When Taiwanese arrive in the mainland, one question would face them all: are you pro-unification or independence? Even though Weng really wants to integrate into Mainland Chinese society, he still finds himself treated differently: he needed additional documents when taking the train and checking-in in hotels, and even when doing COVID tests. And people would force him to say "Taiwan is a part of China". As another Taiwanese put it, "I feel like a second-class citizens here."

For some Taiwanese whose families are from Mainlander backgrounds, they have always felt their situation to be a delicate issue regardless of geopolitical trends. "The identity of our generation is very embarrassing, as the Taiwanese do not consider us Taiwanese and the Mainlanders do not recognize us as Mainlanders. In any environment, we need to change our roles accordingly." But many of them still prefer Taiwan despite Mainland China's rapid economic development.

Second-rate in Shanghai

Weng is determined to stay here. He even applied for Chinese nationality and to join the Chinese Communist Party, but received no reply. "I just want to be acknowledged that I am part of them after living here for 16 years." When it comes to the increasing tension between the Straits, he is indifferent. "Just no war, co-exist peacefully, let me make my money here."

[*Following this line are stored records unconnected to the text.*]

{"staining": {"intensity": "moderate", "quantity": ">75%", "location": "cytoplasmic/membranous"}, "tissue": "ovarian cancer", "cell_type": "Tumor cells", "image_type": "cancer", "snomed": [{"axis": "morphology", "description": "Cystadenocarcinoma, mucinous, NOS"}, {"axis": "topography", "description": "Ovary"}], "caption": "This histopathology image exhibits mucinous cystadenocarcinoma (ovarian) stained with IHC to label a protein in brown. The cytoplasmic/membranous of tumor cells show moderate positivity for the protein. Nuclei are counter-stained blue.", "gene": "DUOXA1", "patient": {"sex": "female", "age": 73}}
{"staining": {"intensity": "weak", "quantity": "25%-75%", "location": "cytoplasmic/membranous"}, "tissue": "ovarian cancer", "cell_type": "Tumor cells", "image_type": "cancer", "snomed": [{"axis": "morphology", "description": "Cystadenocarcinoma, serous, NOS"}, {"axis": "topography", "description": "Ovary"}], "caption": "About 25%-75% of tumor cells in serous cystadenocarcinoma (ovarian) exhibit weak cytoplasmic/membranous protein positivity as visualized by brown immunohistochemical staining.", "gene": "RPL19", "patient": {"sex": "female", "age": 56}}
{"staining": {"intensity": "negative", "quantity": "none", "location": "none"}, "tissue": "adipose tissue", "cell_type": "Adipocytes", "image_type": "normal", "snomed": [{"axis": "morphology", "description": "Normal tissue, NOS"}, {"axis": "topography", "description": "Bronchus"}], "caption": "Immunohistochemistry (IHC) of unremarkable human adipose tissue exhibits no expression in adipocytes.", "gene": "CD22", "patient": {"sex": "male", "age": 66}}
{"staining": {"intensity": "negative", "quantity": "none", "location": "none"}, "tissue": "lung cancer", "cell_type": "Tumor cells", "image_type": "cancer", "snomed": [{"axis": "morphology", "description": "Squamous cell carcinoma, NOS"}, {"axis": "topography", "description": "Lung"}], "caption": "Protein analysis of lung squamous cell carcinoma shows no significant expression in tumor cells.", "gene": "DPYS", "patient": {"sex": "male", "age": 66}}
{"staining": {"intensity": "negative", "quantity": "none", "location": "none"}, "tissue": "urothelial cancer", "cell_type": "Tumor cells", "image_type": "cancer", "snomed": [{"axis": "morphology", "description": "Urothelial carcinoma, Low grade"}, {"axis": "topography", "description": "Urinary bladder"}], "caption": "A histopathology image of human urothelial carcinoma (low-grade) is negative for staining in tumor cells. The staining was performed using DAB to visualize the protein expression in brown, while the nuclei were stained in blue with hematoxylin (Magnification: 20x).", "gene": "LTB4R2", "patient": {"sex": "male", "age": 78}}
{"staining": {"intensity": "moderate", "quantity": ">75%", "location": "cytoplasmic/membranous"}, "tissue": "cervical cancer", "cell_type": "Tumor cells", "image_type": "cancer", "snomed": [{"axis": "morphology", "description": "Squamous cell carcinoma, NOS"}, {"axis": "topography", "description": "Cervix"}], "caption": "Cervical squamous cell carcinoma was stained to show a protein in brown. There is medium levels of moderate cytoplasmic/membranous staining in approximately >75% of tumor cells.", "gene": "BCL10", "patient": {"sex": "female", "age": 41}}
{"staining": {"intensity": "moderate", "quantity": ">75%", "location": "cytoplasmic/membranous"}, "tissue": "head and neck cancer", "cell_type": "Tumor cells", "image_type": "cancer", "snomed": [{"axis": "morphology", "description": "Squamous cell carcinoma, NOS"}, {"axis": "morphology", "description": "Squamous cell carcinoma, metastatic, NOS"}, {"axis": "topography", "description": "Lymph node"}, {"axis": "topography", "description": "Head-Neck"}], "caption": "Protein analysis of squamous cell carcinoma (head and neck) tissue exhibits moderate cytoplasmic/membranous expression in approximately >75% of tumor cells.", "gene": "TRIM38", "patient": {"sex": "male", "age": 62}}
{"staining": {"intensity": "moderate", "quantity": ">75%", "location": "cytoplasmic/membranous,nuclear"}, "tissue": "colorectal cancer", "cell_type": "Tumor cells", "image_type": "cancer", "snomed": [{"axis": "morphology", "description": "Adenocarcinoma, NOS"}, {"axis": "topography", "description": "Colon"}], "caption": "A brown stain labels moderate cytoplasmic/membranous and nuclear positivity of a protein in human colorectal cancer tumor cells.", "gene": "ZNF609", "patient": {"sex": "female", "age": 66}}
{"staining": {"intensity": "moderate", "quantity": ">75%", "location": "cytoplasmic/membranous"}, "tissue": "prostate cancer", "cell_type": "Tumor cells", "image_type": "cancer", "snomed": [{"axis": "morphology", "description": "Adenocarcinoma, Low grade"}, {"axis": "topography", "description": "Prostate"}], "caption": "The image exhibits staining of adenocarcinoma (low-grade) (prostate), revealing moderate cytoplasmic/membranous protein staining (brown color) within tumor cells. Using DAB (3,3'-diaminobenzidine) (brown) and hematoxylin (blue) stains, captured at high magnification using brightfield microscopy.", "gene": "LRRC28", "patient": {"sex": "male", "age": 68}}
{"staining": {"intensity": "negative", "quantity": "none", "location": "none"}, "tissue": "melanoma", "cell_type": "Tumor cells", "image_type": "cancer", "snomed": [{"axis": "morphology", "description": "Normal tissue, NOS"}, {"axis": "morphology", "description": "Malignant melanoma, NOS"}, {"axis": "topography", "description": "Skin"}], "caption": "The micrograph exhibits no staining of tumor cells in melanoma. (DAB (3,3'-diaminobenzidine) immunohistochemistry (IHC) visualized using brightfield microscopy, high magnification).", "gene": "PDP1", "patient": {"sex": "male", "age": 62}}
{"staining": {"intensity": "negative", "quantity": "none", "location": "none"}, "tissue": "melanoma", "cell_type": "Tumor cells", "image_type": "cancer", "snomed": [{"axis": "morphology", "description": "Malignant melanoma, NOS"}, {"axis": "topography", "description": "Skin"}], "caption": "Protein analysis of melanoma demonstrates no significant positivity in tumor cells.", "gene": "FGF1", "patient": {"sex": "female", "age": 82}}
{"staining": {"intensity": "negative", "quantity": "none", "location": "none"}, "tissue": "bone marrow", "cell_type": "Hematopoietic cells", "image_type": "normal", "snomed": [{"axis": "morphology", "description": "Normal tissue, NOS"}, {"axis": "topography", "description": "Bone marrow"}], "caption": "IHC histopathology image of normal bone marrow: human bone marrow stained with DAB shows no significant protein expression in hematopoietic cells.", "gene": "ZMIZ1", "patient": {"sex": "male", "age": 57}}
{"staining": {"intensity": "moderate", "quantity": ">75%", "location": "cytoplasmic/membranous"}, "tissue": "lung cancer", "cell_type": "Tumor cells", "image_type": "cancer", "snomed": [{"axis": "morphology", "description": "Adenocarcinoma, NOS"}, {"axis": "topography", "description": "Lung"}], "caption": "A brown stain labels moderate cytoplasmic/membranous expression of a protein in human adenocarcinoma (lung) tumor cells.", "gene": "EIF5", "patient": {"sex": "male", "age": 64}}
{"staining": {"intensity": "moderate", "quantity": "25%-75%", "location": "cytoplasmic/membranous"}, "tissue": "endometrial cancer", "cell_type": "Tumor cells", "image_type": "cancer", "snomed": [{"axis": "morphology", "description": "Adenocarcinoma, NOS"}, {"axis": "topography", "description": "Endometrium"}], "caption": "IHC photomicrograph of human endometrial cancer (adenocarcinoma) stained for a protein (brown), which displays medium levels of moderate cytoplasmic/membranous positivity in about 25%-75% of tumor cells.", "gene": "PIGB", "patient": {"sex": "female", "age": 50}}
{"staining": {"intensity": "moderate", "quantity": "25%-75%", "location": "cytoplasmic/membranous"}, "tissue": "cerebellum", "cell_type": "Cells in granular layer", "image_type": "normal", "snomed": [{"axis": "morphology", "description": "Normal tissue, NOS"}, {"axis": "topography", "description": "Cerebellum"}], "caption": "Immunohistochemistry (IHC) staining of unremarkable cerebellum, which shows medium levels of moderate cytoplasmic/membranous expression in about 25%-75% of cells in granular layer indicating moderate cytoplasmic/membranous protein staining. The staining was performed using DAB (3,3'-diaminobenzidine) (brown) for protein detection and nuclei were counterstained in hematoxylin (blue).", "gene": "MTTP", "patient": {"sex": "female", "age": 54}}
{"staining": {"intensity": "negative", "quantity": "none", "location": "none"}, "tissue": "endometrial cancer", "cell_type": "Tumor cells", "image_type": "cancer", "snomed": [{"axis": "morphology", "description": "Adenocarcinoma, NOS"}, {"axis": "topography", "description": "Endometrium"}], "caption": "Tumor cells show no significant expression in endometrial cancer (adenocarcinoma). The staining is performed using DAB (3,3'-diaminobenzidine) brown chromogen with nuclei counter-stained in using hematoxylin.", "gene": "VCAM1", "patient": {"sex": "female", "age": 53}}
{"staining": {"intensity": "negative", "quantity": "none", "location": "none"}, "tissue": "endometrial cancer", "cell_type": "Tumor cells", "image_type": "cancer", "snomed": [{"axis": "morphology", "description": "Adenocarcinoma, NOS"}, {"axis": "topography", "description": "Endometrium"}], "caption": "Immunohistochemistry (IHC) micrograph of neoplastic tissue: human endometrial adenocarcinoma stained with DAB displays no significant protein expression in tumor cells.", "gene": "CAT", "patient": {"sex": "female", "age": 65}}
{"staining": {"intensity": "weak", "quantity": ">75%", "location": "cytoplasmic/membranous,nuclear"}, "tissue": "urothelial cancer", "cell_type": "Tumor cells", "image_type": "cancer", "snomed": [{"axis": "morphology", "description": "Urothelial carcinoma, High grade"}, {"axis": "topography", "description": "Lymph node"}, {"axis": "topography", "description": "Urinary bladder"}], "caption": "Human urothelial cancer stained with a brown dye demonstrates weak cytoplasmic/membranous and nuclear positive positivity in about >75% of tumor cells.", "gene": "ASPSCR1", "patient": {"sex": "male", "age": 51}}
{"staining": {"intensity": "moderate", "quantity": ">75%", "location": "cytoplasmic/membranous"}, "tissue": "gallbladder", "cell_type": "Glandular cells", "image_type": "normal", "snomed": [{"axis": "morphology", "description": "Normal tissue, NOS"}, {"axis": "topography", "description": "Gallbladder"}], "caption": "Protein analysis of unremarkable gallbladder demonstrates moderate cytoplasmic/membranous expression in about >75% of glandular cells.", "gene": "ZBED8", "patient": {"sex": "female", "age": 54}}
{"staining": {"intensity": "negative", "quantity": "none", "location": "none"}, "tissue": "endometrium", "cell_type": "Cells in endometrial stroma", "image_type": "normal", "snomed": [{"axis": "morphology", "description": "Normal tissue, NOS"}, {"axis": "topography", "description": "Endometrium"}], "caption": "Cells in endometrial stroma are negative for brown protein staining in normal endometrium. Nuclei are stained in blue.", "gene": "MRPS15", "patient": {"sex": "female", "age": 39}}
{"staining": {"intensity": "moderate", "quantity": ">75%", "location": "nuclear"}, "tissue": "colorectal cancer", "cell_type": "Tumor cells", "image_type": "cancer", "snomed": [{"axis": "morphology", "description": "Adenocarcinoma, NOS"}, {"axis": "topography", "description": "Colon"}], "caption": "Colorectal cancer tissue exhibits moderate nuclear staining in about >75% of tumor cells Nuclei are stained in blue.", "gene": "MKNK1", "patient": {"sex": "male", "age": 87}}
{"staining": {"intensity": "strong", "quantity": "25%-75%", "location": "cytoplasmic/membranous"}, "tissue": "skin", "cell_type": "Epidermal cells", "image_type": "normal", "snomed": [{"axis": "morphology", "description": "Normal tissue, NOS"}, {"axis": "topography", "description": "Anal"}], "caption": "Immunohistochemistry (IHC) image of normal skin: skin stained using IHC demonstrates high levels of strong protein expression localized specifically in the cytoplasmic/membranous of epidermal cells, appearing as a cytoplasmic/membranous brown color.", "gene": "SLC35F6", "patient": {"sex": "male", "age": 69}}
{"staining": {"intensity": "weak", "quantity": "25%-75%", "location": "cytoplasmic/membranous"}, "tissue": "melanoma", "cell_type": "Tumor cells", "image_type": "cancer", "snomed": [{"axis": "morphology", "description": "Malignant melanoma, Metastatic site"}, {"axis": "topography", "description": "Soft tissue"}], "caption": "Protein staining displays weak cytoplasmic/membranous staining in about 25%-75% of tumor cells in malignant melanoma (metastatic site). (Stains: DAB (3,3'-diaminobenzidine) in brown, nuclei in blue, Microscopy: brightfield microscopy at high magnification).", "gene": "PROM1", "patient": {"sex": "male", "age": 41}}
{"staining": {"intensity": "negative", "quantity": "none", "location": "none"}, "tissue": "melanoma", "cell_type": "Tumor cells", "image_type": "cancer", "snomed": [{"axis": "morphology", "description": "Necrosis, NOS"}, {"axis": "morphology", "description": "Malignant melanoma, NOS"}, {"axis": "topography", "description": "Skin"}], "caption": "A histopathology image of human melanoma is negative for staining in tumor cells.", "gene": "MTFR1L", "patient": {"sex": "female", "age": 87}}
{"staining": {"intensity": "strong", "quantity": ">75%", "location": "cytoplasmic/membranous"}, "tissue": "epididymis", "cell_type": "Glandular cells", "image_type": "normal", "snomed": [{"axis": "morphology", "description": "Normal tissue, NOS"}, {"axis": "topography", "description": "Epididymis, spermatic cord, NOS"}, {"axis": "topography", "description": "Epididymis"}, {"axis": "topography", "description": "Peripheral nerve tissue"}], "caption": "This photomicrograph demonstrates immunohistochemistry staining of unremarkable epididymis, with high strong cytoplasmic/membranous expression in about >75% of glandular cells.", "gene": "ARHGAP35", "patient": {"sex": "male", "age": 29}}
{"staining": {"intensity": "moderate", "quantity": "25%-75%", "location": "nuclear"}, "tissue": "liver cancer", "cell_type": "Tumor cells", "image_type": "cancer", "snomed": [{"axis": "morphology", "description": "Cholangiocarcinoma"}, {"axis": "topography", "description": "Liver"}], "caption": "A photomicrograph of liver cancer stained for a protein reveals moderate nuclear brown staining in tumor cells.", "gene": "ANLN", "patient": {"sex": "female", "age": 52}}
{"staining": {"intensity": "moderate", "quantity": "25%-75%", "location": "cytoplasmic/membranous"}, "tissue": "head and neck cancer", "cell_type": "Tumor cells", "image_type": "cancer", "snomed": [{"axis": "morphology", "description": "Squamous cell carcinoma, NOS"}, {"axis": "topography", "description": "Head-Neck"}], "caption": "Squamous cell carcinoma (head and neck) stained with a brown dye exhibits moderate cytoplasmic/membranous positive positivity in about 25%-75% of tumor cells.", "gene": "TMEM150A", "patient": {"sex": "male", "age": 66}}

After working in Shanghai for six years, Lin decided to leave. She said she loved living in Shanghai, but she felt herself not competitive enough to work in the industry. According to her, top talents from Taiwan would still be top talents when they came to Mainland China, while second-rate people would become third-rate in here. "There are so many talented people here (in Mainland China) that Taiwanese people do not have an advantage now.

Chen agrees. "The golden times when the Mainland could offer much opportunities to Taiwanese are gone. Now the Mainland's local talents have matured." He decided to move back to Taiwan after experiencing Shanghai's lockdown. But he has his concerns: Taiwanese who know of his work in China sometimes deliberately ask him about his work there, and he usually responds briefly with "just fine", but he is still inevitably accused of "betraying Taiwan".

"Nationalism has risen to a stage where many people have become irrational, thinking that there is only A and B in the world and no C. Coupled with provocative media coverage , many Taiwanese will think that people like us who have worked on the mainland are just traitors to Taiwan."

Chen would prefer to be a global citizen as opposed to being completely rooted in Taiwan. "If there were opportunities in Singapore, the U.S. or Europe, I would definitely choose those places."